BEGIN

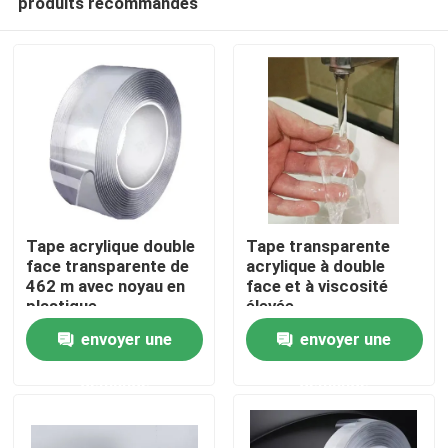
produits recommandés
Tape acrylique double
Tape transparente
face transparente de
acrylique à double
462 m avec noyau en
face et à viscosité
plastique
élevée
Aperçu
envoyer une
envoyer une
Produits
demande
demande
Vidéos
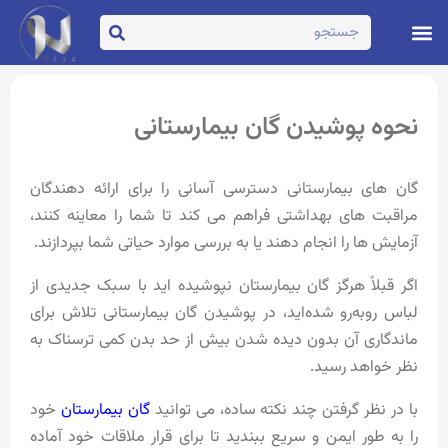
تماس با ما
صفحه اصلی
نحوه پوشیدن گان بیمارستانی
گان های بیمارستانی دسترسی آسانی را برای ارائه دهندگان
مراقبت های بهداشتی فراهم می کند تا شما را معاینه کنند،
آزمایش ها را انجام دهند یا به بررسی موارد حیاتی شما بپردازند.
اگر قبلاً هرگز گان بیمارستان نپوشیده اید با سبک جدیدی از
لباس روبه‌رو شده‌اید، در پوشیدن گان بیمارستانی تلاش برای
ماندگاری آن بدون دیده شدن بیش از حد بدن کمی ترسناک به
نظر خواهد رسید.
با در نظر گرفتن چند نکته ساده، می توانید
گان بیمارستان
خود
را به طور ایمن و سریع ببندید تا برای قرار ملاقات خود آماده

END

HOW TO COMPLETE THIS TASK: Keep every word of the records exact as you write them out, but drop the pictures.

ANSWER TO THIS PROBLEM:
produits recommandés
Tape acrylique double
Tape transparente
face transparente de
acrylique à double
462 m avec noyau en
face et à viscosité
plastique
élevée
Aperçu
envoyer une
envoyer une
Produits
demande
demande
Vidéos
تماس با ما
صفحه اصلی
نحوه پوشیدن گان بیمارستانی
گان های بیمارستانی دسترسی آسانی را برای ارائه دهندگان
مراقبت های بهداشتی فراهم می کند تا شما را معاینه کنند،
آزمایش ها را انجام دهند یا به بررسی موارد حیاتی شما بپردازند.
اگر قبلاً هرگز گان بیمارستان نپوشیده اید با سبک جدیدی از
لباس روبه‌رو شده‌اید، در پوشیدن گان بیمارستانی تلاش برای
ماندگاری آن بدون دیده شدن بیش از حد بدن کمی ترسناک به
نظر خواهد رسید.
با در نظر گرفتن چند نکته ساده، می توانید
گان بیمارستان
خود
را به طور ایمن و سریع ببندید تا برای قرار ملاقات خود آماده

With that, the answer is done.